══ Data entries

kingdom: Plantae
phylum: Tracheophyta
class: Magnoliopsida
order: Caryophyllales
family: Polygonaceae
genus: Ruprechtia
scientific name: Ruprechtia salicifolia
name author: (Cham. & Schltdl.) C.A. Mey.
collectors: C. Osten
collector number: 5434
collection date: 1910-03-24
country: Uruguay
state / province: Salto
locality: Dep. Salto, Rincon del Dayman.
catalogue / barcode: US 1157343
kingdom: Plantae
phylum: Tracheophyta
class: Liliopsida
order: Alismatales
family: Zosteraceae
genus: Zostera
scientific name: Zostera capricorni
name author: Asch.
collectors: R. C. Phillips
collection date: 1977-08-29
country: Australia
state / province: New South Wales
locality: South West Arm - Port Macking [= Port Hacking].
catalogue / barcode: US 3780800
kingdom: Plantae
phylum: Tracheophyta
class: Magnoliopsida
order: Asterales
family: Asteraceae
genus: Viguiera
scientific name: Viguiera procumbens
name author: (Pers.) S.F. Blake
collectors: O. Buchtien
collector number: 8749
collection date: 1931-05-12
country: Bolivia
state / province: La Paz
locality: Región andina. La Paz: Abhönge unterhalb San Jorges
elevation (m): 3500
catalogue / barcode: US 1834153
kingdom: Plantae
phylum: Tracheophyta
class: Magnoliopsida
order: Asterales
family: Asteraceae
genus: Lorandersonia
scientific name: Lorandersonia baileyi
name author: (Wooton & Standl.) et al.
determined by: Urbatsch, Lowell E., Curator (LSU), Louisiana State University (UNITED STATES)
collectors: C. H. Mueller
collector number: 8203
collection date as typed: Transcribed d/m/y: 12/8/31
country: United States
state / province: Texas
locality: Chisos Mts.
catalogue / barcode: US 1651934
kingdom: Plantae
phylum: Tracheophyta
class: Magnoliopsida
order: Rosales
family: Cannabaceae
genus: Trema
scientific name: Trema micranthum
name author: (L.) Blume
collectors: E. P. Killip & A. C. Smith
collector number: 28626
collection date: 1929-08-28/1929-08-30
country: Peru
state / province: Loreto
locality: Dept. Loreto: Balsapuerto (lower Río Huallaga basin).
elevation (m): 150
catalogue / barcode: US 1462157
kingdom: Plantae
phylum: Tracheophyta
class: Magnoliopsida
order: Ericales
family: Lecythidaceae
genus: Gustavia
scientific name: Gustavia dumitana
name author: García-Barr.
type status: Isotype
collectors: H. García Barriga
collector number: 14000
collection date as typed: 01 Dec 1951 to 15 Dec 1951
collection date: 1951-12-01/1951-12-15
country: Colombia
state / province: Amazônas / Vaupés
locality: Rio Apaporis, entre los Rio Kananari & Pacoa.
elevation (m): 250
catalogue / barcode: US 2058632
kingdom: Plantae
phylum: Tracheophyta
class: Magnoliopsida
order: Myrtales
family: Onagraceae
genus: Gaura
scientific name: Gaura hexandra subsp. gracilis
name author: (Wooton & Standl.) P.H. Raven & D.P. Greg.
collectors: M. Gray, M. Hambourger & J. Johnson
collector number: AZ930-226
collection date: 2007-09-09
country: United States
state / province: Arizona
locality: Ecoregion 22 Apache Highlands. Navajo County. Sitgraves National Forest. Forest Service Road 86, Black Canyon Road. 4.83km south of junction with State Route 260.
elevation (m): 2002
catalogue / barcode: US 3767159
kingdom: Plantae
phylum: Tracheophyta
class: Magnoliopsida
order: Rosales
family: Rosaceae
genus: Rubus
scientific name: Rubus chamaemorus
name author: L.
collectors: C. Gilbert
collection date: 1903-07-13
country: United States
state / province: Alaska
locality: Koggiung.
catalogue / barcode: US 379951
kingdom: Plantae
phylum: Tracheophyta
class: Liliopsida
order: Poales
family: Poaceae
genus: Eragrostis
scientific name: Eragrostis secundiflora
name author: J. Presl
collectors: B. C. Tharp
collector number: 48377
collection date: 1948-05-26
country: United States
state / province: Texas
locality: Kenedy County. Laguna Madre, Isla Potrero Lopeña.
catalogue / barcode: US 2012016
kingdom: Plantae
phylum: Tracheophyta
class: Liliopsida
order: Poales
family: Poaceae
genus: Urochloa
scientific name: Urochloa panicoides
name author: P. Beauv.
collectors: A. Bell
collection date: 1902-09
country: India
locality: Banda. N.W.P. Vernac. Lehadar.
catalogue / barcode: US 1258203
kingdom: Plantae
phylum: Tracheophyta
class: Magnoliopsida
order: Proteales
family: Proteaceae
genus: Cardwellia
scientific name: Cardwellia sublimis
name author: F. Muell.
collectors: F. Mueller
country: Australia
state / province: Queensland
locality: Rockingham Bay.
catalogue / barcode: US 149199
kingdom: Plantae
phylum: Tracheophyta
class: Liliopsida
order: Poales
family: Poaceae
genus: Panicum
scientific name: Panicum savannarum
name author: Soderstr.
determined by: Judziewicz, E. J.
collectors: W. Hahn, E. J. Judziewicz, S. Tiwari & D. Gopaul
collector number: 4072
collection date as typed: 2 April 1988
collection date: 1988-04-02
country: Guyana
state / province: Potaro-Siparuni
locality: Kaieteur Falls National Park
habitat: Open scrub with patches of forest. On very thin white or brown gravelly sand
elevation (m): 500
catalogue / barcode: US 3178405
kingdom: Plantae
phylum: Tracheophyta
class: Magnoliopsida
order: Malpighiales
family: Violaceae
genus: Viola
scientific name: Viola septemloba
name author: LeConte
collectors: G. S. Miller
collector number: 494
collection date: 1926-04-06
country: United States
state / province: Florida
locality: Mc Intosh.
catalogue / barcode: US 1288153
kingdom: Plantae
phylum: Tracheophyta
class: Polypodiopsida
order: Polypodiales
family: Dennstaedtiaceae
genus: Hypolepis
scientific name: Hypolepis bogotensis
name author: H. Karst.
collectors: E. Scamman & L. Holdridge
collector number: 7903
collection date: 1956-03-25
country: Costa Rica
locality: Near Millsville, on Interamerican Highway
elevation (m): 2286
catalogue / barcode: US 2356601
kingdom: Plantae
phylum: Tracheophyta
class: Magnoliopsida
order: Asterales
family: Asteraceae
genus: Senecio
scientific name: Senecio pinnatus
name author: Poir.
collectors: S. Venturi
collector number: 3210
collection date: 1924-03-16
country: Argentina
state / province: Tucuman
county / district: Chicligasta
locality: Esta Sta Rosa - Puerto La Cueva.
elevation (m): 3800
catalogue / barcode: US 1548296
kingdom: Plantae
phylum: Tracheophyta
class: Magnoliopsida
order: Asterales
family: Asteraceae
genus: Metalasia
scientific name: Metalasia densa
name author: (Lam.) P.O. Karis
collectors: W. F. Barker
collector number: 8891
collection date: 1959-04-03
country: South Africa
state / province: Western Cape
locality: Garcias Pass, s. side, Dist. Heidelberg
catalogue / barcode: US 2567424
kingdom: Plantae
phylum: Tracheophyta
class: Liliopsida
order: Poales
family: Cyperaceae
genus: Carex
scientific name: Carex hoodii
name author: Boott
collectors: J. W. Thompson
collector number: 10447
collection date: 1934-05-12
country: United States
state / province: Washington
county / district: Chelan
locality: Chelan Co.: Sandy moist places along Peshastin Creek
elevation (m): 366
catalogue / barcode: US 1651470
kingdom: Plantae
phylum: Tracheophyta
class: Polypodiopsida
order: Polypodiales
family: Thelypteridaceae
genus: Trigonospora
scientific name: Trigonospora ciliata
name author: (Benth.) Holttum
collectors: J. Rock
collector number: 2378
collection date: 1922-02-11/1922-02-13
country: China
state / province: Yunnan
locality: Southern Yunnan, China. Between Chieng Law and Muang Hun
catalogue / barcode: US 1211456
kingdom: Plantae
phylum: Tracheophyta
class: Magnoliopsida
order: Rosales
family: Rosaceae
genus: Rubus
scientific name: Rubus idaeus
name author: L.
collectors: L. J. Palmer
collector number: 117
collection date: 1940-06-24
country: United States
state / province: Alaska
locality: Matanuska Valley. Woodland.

════

- What you should do: Reproduce, unchanged, the lines from the one containing "country: Guyana" through the one containing "genus: Carex", including both of those lines.

- Reply:
country: Guyana
state / province: Potaro-Siparuni
locality: Kaieteur Falls National Park
habitat: Open scrub with patches of forest. On very thin white or brown gravelly sand
elevation (m): 500
catalogue / barcode: US 3178405
kingdom: Plantae
phylum: Tracheophyta
class: Magnoliopsida
order: Malpighiales
family: Violaceae
genus: Viola
scientific name: Viola septemloba
name author: LeConte
collectors: G. S. Miller
collector number: 494
collection date: 1926-04-06
country: United States
state / province: Florida
locality: Mc Intosh.
catalogue / barcode: US 1288153
kingdom: Plantae
phylum: Tracheophyta
class: Polypodiopsida
order: Polypodiales
family: Dennstaedtiaceae
genus: Hypolepis
scientific name: Hypolepis bogotensis
name author: H. Karst.
collectors: E. Scamman & L. Holdridge
collector number: 7903
collection date: 1956-03-25
country: Costa Rica
locality: Near Millsville, on Interamerican Highway
elevation (m): 2286
catalogue / barcode: US 2356601
kingdom: Plantae
phylum: Tracheophyta
class: Magnoliopsida
order: Asterales
family: Asteraceae
genus: Senecio
scientific name: Senecio pinnatus
name author: Poir.
collectors: S. Venturi
collector number: 3210
collection date: 1924-03-16
country: Argentina
state / province: Tucuman
county / district: Chicligasta
locality: Esta Sta Rosa - Puerto La Cueva.
elevation (m): 3800
catalogue / barcode: US 1548296
kingdom: Plantae
phylum: Tracheophyta
class: Magnoliopsida
order: Asterales
family: Asteraceae
genus: Metalasia
scientific name: Metalasia densa
name author: (Lam.) P.O. Karis
collectors: W. F. Barker
collector number: 8891
collection date: 1959-04-03
country: South Africa
state / province: Western Cape
locality: Garcias Pass, s. side, Dist. Heidelberg
catalogue / barcode: US 2567424
kingdom: Plantae
phylum: Tracheophyta
class: Liliopsida
order: Poales
family: Cyperaceae
genus: Carex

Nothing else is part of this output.